Investment advisers are registered under the Investment Advisers Act of 1940 and required to provide objective, fiduciary investment advice to their clients. They are not only subject to more strenuous regulatory requirements, but are fully liable for their advice and actions on behalf of a client. “Financial advisers” operate under the laws governing the sale of securities and are only held to a vaguely defined standard that requires an investment to be not-unsuitable to the customer. There is a world of difference between an investment adviser and a financial advisor.
The magic word that defines the difference is Fiduciary. A “financial advisor” is generally licensed as a securities salesperson but in some cases is only licensed to sell insurance. One of the things that such salespersons vigorously avoid is any language or action that would cause them to become a fiduciary. The American Heritage Dictionary defines “fiduciary” as “A person who stands in a special relation of trust, confidence, or responsibility in his obligations to others.”
A fiduciary is, by definition, legally obligated to work in the best interest of the person or organization by whom he or she is employed.
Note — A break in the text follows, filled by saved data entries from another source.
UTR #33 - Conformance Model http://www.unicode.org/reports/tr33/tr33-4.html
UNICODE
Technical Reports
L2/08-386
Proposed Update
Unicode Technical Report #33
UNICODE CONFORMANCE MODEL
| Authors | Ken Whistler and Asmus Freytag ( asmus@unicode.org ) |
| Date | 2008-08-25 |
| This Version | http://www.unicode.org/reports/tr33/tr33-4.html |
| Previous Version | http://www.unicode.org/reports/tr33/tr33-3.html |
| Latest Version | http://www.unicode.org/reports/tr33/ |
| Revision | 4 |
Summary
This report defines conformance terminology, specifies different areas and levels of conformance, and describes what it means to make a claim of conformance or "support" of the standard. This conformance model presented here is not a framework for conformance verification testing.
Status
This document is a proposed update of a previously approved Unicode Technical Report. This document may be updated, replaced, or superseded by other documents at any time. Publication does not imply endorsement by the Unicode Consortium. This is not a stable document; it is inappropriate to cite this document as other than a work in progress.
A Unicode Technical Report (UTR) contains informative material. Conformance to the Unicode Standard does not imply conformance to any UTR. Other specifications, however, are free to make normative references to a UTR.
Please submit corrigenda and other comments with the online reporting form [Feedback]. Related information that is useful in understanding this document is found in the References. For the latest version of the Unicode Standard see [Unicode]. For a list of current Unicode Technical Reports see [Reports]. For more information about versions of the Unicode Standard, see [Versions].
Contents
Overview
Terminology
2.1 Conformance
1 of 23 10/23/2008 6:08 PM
A fiduciary is obligated to whenever possible avoid conflicts of interest, and if a conflict is unavoidable to fully disclose it to the person or organization who has entrusted the fiduciary with responsibility.
Does that make a fiduciary an expert? Not at all. There are two kinds of person who are dangerous to an investment portfolio. The first is the honest and sincere but incompetent agent. The second is the fully competent and qualified person who is primarily loyal to someone or something else. Of course, when a person is both incompetent and focused on enriching themselves or a corporation that is a double whammy!
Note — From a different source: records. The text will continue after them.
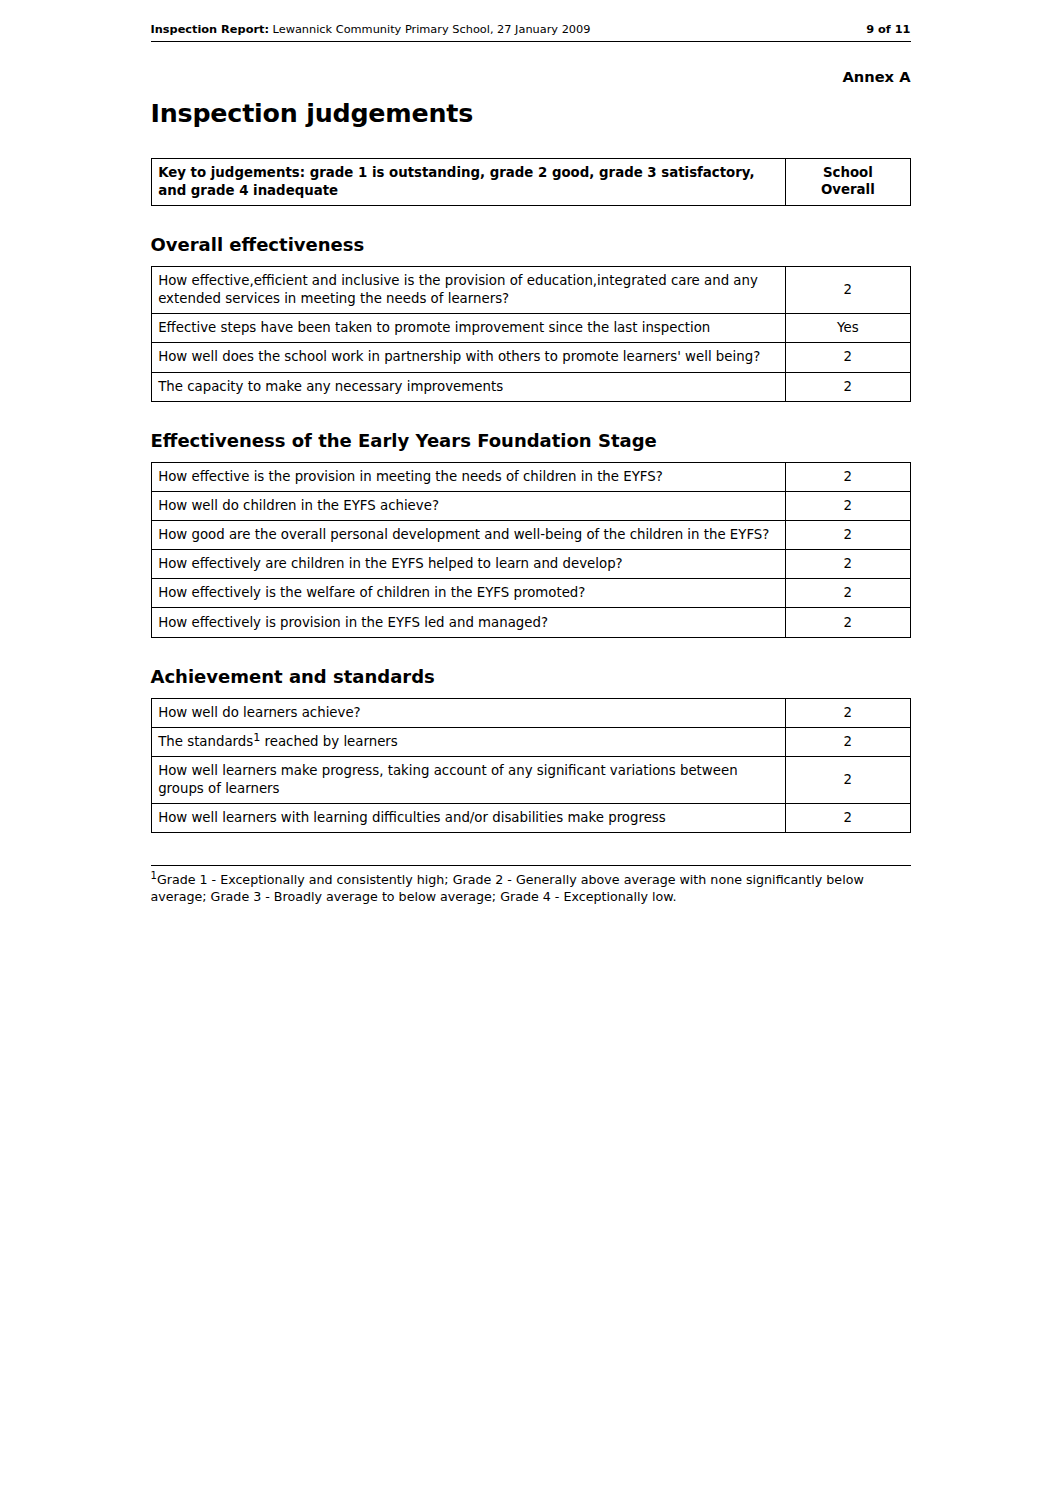Inspection Report: Lewannick Community Primary School, 27 January 2009
9 of 11
Annex A
Inspection judgements
| Key to judgements: grade 1 is outstanding, grade 2 good, grade 3 satisfactory, and grade 4 inadequate | School Overall |
Overall effectiveness
| How effective,efficient and inclusive is the provision of education,integrated care and any extended services in meeting the needs of learners? | 2 |
| Effective steps have been taken to promote improvement since the last inspection | Yes |
| How well does the school work in partnership with others to promote learners' well being? | 2 |
| The capacity to make any necessary improvements | 2 |
Effectiveness of the Early Years Foundation Stage
| How effective is the provision in meeting the needs of children in the EYFS? | 2 |
| How well do children in the EYFS achieve? | 2 |
| How good are the overall personal development and well-being of the children in the EYFS? | 2 |
| How effectively are children in the EYFS helped to learn and develop? | 2 |
| How effectively is the welfare of children in the EYFS promoted? | 2 |
| How effectively is provision in the EYFS led and managed? | 2 |
Achievement and standards
| How well do learners achieve? | 2 |
| The standards 1 reached by learners | 2 |
| How well learners make progress, taking account of any significant variations between groups of learners | 2 |
| How well learners with learning difficulties and/or disabilities make progress | 2 |
1Grade 1 - Exceptionally and consistently high; Grade 2 - Generally above average with none significantly below average; Grade 3 - Broadly average to below average; Grade 4 - Exceptionally low.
Being a fiduciary at least eliminates one of the issues. The competence issue is another area where a wise investor will pay attention. With regard to financial planning and investment management the requirements for certification, continuing education, and fiduciary performance are most strenuous for the Certified Financial Planner (CFP®), Certified Financial Analyst (CFA®), and Certified Investment Management Analyst (CIMA®) designations. For income tax and accounting advice, the gold-standard is the Certified Public Accountant (CPA).
If a person or firm has taken the time and trouble to register with state and/or federal regulatory agencies as a fiduciary adviser then at least that declaration indicates a willingness to be held to a regulatory standard. While there is no legal reqirement for a person providing investment advice to have a certification, obtaining one of the more strenuous certifications indicates that the person rendering the advice has met at least the minimum requirements to apply the needed body of knowledge to your portfolio or situation.